==== TASK DATA ====

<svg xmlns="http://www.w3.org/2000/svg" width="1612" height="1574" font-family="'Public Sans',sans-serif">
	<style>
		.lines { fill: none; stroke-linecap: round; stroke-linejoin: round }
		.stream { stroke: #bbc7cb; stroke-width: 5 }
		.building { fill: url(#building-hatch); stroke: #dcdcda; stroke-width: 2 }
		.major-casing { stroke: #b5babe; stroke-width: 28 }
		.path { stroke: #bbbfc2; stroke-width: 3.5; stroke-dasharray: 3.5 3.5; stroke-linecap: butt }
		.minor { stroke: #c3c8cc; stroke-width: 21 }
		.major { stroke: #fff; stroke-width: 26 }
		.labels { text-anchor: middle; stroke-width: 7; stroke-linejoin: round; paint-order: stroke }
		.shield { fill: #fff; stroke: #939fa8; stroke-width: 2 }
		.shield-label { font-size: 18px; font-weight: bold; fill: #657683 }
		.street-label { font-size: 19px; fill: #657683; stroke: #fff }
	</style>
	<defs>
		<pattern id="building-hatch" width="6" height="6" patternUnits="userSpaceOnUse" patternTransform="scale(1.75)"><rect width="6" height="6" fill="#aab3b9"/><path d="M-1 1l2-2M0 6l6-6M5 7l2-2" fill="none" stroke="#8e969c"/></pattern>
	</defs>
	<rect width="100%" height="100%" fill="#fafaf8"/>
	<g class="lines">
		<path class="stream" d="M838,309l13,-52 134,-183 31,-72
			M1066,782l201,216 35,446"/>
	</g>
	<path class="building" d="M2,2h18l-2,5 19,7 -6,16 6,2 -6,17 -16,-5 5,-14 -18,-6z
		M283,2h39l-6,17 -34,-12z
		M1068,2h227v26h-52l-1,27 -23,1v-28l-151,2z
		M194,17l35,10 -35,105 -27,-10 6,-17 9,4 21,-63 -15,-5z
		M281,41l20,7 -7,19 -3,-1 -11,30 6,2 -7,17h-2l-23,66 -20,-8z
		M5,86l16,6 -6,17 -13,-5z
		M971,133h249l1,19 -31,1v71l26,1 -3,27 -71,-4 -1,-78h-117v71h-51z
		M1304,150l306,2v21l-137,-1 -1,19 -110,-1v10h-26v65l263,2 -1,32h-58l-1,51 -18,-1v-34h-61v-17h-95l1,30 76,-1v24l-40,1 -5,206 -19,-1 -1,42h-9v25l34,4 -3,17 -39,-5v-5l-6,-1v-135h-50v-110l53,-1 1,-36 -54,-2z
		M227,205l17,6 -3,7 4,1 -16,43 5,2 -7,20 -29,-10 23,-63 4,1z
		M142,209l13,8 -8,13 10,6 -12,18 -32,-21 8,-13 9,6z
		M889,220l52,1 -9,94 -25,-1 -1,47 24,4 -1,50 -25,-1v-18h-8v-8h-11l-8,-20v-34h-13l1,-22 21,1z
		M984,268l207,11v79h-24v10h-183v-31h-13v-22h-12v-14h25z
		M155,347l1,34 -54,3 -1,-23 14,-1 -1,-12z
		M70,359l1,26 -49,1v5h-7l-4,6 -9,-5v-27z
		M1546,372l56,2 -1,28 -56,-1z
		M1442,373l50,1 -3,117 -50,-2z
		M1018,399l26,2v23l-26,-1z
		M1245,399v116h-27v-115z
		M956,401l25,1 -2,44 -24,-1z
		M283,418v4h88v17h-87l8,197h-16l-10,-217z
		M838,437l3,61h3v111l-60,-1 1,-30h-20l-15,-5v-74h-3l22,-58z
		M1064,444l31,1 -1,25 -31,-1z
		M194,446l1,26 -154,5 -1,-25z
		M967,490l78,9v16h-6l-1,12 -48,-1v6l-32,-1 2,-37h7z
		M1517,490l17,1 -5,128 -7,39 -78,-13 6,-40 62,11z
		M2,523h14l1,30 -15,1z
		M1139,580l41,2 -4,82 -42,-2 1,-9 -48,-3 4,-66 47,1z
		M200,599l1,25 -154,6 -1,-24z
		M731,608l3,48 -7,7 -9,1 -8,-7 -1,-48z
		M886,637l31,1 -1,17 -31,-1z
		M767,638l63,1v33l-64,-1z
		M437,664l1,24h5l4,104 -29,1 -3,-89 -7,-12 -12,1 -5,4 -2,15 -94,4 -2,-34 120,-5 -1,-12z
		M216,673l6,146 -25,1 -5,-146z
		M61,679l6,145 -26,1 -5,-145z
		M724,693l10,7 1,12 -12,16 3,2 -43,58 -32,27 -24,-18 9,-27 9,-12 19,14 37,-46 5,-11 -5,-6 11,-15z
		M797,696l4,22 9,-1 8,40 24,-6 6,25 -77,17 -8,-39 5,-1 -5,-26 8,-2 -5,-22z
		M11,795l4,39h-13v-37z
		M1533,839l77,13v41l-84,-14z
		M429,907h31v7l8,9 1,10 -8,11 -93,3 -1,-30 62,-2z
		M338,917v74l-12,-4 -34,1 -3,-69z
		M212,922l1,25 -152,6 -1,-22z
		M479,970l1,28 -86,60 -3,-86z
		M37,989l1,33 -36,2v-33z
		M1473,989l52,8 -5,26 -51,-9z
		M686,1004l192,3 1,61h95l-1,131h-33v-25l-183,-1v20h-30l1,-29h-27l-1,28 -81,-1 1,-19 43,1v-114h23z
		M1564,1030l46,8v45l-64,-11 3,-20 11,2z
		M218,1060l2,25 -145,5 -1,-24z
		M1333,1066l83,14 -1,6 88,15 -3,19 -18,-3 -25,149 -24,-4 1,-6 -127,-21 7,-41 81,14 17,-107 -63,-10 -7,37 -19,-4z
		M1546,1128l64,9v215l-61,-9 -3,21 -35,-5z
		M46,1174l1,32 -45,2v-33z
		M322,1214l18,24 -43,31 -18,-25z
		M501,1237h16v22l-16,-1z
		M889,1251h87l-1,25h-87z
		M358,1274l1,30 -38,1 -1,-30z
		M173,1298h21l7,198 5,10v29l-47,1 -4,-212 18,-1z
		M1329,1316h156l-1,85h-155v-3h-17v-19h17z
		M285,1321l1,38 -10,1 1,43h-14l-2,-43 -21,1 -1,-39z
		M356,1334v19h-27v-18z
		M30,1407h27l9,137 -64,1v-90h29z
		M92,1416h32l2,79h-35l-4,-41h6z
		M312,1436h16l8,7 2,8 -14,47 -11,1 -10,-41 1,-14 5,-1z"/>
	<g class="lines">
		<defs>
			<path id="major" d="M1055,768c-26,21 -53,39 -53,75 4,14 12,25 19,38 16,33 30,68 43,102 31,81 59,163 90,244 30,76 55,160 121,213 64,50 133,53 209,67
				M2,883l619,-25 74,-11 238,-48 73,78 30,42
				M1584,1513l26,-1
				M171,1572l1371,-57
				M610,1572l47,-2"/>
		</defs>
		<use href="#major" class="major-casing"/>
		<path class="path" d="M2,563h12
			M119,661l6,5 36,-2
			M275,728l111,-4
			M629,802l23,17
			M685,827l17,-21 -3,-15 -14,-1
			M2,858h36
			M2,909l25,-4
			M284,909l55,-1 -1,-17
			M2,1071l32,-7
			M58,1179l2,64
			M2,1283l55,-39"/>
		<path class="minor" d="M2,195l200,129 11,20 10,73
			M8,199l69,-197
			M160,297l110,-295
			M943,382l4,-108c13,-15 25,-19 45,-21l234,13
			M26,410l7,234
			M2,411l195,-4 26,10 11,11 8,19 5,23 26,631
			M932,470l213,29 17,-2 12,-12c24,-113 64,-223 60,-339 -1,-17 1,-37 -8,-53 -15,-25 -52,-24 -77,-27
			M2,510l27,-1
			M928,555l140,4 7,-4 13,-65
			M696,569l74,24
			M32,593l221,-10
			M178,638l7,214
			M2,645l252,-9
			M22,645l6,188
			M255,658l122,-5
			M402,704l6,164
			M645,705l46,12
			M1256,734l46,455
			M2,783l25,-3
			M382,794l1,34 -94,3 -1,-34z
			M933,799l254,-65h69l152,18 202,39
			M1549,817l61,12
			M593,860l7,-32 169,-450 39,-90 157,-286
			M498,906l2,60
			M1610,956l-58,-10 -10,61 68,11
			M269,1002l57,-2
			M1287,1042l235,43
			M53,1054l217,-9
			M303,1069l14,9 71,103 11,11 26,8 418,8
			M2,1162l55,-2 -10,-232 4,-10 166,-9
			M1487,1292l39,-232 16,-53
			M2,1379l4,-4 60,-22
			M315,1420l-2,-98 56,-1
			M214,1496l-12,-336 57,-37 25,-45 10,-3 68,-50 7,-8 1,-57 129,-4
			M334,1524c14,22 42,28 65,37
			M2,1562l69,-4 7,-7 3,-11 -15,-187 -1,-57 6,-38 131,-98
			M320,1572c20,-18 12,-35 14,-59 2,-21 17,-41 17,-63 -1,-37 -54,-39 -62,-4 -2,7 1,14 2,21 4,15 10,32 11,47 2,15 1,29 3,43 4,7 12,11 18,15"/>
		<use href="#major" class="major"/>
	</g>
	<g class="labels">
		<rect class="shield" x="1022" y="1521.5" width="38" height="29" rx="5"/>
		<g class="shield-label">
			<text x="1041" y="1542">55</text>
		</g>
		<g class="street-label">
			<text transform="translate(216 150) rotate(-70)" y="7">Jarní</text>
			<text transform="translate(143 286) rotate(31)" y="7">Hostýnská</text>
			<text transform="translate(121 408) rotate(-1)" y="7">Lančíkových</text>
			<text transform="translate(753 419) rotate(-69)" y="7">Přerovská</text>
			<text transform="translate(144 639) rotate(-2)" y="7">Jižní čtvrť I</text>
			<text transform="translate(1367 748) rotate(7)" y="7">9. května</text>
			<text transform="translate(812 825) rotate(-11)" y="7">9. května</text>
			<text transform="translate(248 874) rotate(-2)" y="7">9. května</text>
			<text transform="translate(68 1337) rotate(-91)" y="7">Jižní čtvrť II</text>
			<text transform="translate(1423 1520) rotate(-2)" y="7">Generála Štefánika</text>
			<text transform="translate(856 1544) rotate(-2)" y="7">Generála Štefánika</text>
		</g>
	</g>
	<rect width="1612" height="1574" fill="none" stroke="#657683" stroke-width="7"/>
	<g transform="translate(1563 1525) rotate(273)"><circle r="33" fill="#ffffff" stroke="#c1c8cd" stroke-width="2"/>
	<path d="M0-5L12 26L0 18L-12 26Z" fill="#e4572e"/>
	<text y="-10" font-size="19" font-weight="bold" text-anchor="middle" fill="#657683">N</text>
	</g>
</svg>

====

The lines above that hold the string "linecap" are to be located and copied.

		.lines { fill: none; stroke-linecap: round; stroke-linejoin: round }
		.path { stroke: #bbbfc2; stroke-width: 3.5; stroke-dasharray: 3.5 3.5; stroke-linecap: butt }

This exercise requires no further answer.